Mönchengladbach. Die SPD legt einen Fünf-Punkte-Plan vor, um die Probleme im Umfeld der Citykirche und der Altstadt zu lösen. Von Dieter Weber

Die unhaltbare Situation von Anliegern an der Citykirche und an der Waldhausener Straße, die unter Lärm, Dreck und Pöbeleien leiden, könnte sich zeitnah positiv verändern. Denn jetzt hat auch die SPD einen Fünf-Punkte-Plan vorgelegt, um zügig Verbesserungen einzuleiten. Dieses vorläufige Konzept, das unserer Zeitung vorliegt, sieht unter anderem die Einrichtung einer "Kümmerer"-Stelle bei der Stadt vor. Er soll sich zwar primär um die Altstadt, aber auch noch um Rheydt und mehrere Stadtteilzentren kümmern. Dieser "Kümmerer" - die Position bekleidete lange Martin Platzer, der in dieser Funktion bei der Wirtschaftsförderung (WFMG) angestellt war - soll Vermittler zwischen Anwohnern, Altstadt-Besuchern, Gastronomen, Geschäftsleuten und Verbänden sein.

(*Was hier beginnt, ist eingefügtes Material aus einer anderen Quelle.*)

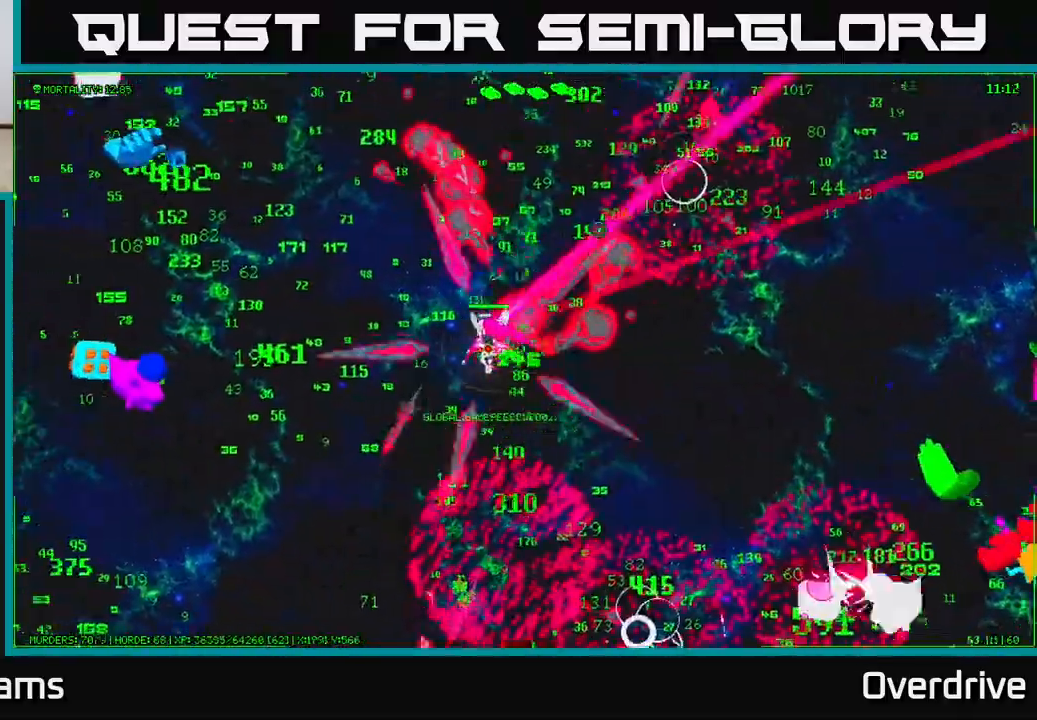
{"buttons": [], "left_stick": "up-left", "right_stick": "up-left", "events": [[33, "right_stick", "up-left"], [117, "right_stick", "left"], [450, "right_stick", "up-left"]]}
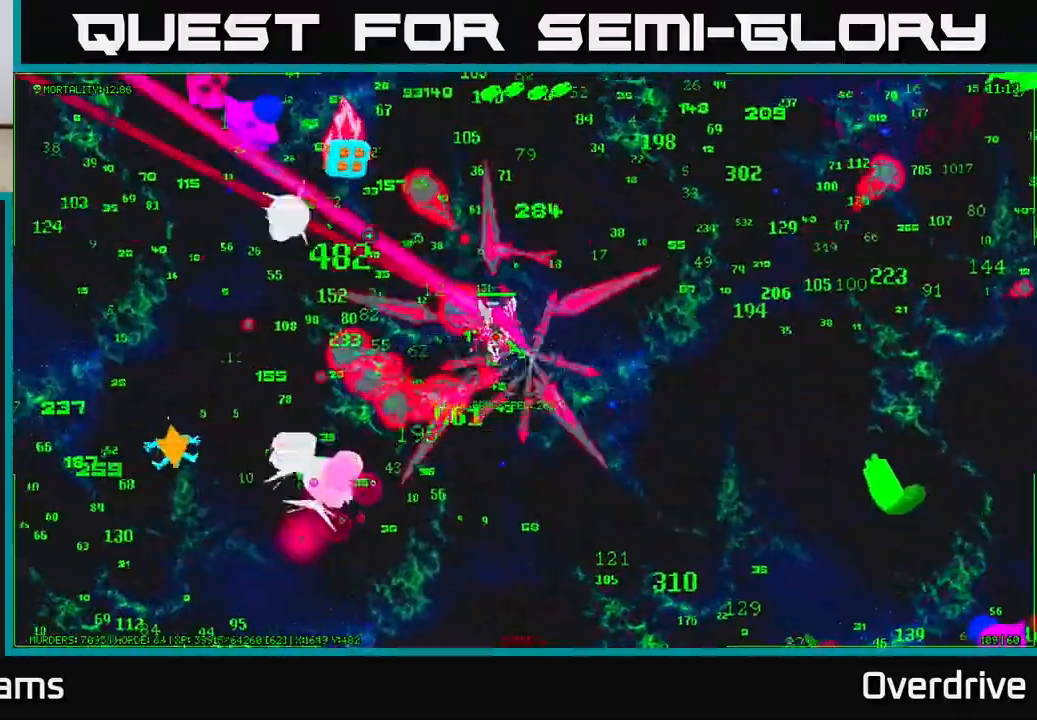
{"buttons": [], "left_stick": "up-left", "right_stick": "up", "events": [[83, "left_stick", "left"], [467, "left_stick", "up-left"], [467, "right_stick", "up"]]}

Die SPD, die auf Erfolge des Altstadtlabors seit 2009 verweist - unter anderem Begrünung und Beleuchtung des Sonnenbergs, Ankauf mehrerer Häuser durch die EWMG, Stadtmauerweg und Herrichtung des Grunewaldplatzes -, will, dass weitere Elemente aus dem Konzept des Altstadtlabors zügig verwirklicht werden. So soll es gemeinsame Rundgänge von Polizei, kommunalem Ordnungsdienst und Jugendamt geben. Außerdem sollen dunkle Ecken noch besser ausgeleuchtet werden. Gedanken sollen sich Stadt und Politik auch um die Sperrstundenregelung machen und zeitnah ein Parkkonzept umsetzen. Finanzieren will sie diese Maßnahmen über das Programm Wohnumfeldverbesserung: Hier waren für dieses Jahr 300.000 Euro angesetzt. Es gibt aber nicht genügend Projekte, die alle Bedingungen erfüllen. So bleibt eine erhebliche Restsumme übrig.

Auch die CDU hat ein Konzept vorgestellt, wie die Situation an der Citykirche und in der Altstadt verbessert werden kann. Es sieht unter anderem externe Sicherheitskräfte, kommunale Ordnungshüter mit Hunden und ein neues Sicherheitsnetzwerk vor. Erarbeitet hat es der der CDU-Arbeitskreis "Sicherheit/Sauberkeit" unter Leitung seines Vorsitzenden Martin Heinen. Den Kommunalen Ordnungsdienst (KOS) will er personell aufstocken. Der SPD-Fraktionsvorsitzende Felix Heinrichs hat bereits deutlich gemacht, dass er einigen Vorschlägen nicht folgen kann: "Schwarze Sheriffs, die böse guckend durch die Altstadt marschieren, wird es mit der SPD nicht geben. Das lehnen wir ab." Auch die FDP hat sich Gedanken gemacht, wie die Situation verbessert werden kann. Sie hat ein Sportangebot für herumlungernde Jugendliche vorgeschlagen.